WHAT IS ASKED:
Rewrite the stretch of the data from the line containing "class: Magnoliopsida" through the end of the data as a Markdown table with the columns Entry and Text, numbering each line in order and skipping blank lines. Leave the pictures out of the table.
------ RECORDED INFORMATION ------
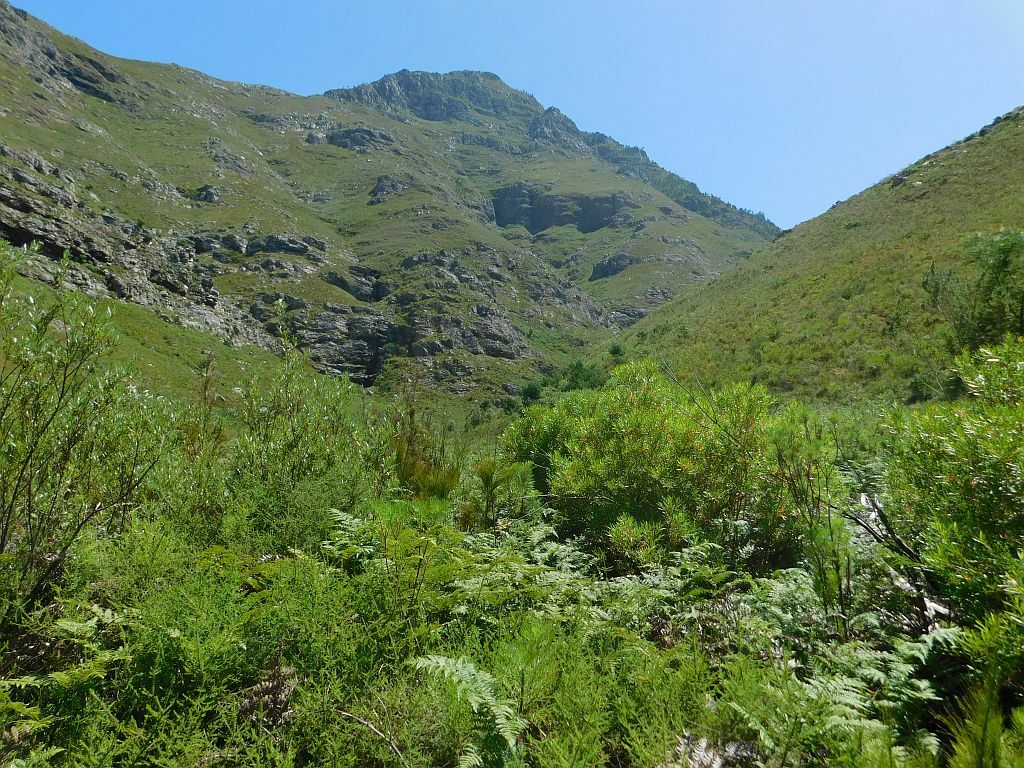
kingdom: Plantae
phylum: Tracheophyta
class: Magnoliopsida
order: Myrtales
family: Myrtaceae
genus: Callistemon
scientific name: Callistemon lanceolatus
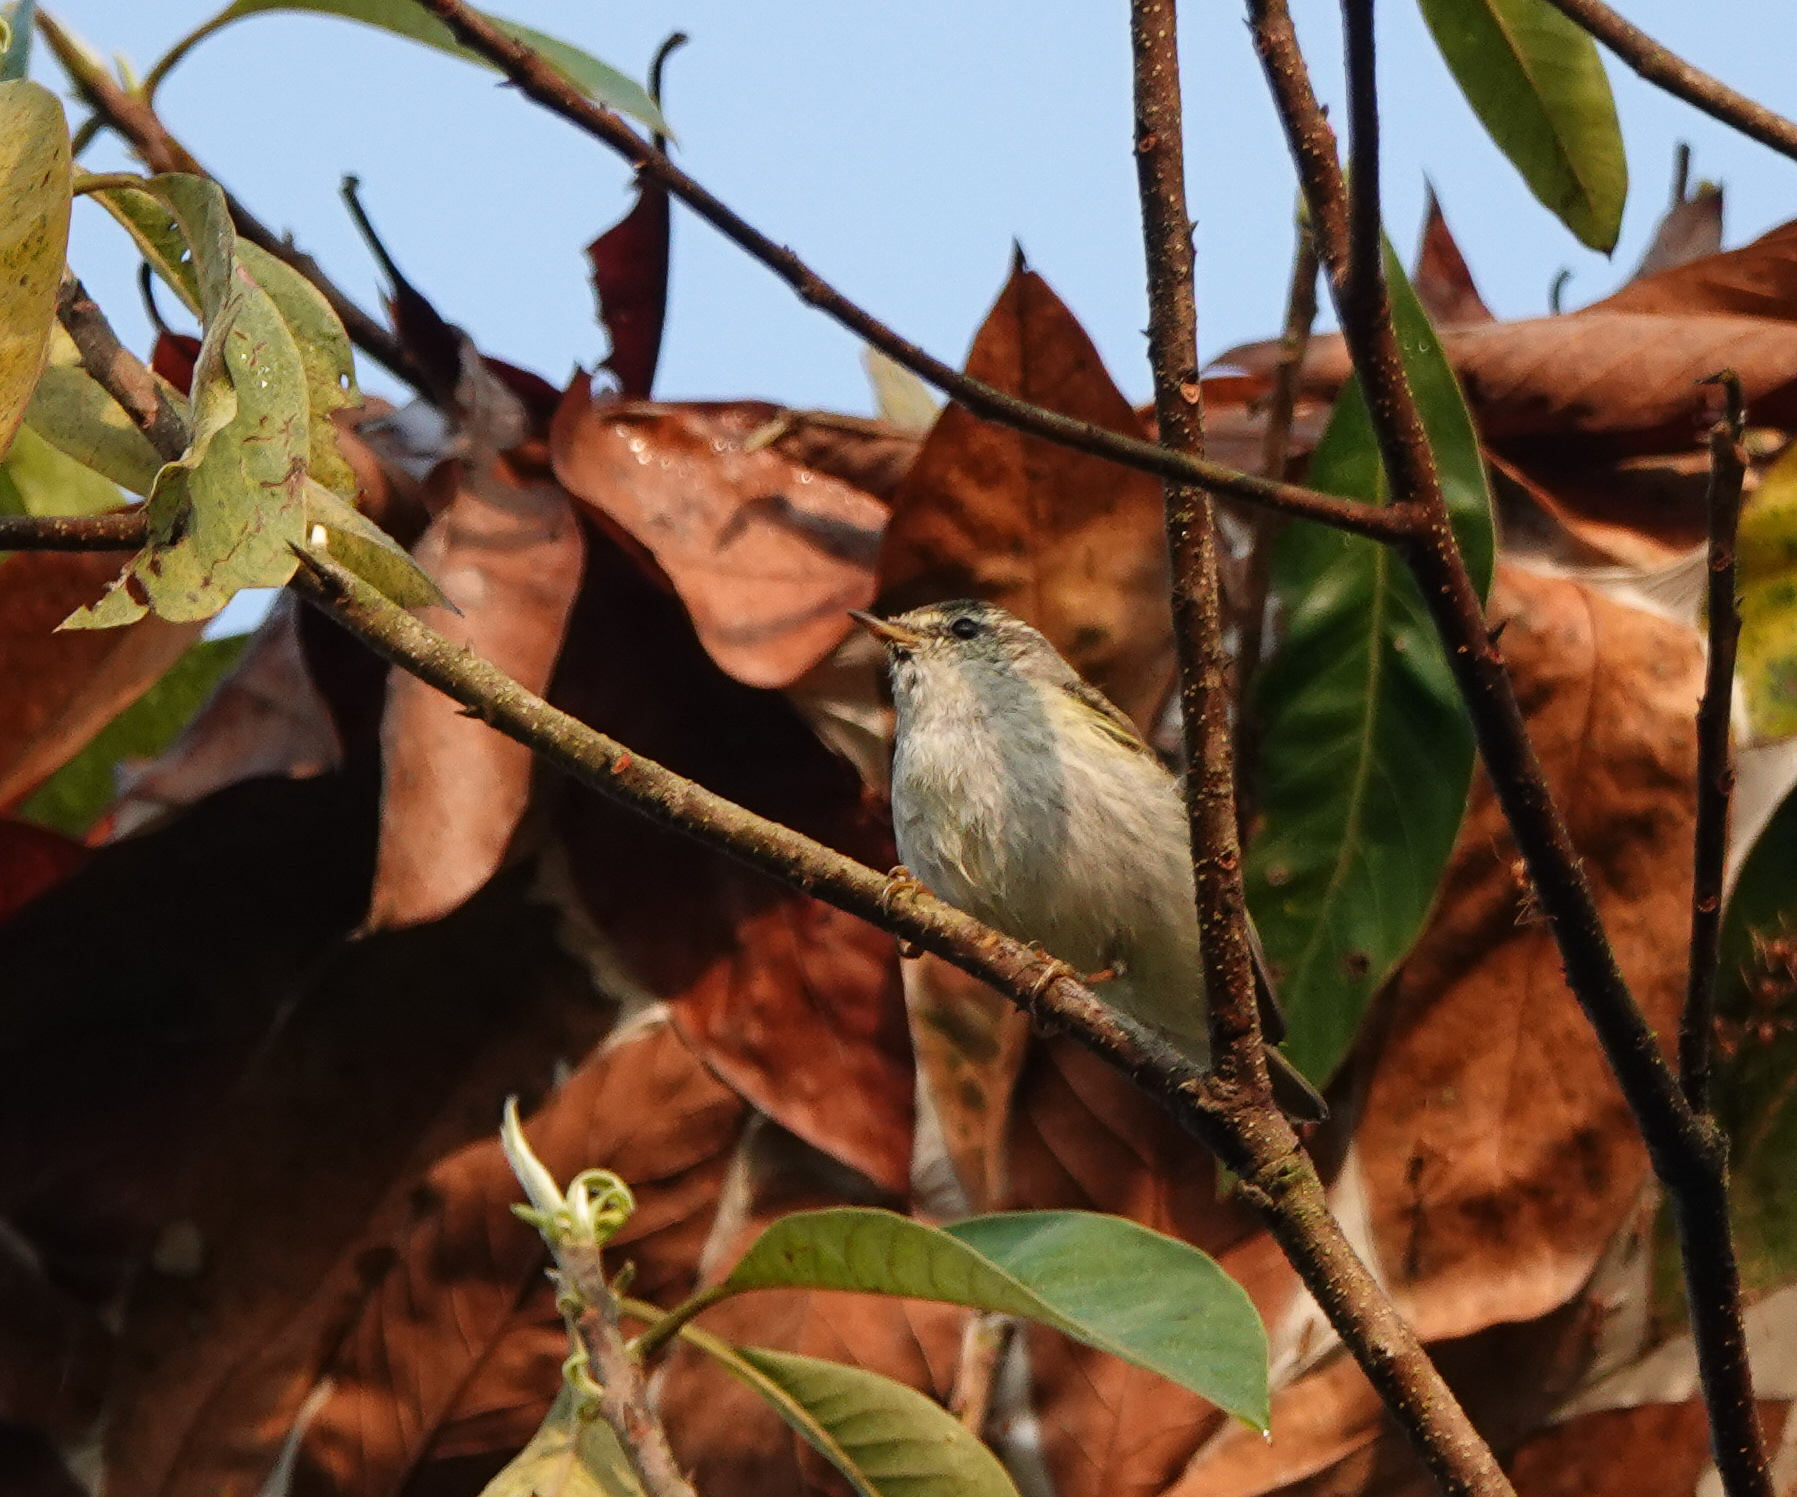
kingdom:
------
RESULT OF THIS TASK:
| Entry | Text |
|---|---|
| 1 | class: Magnoliopsida |
| 2 | order: Myrtales |
| 3 | family: Myrtaceae |
| 4 | genus: Callistemon |
| 5 | scientific name: Callistemon lanceolatus |
| 6 | kingdom: |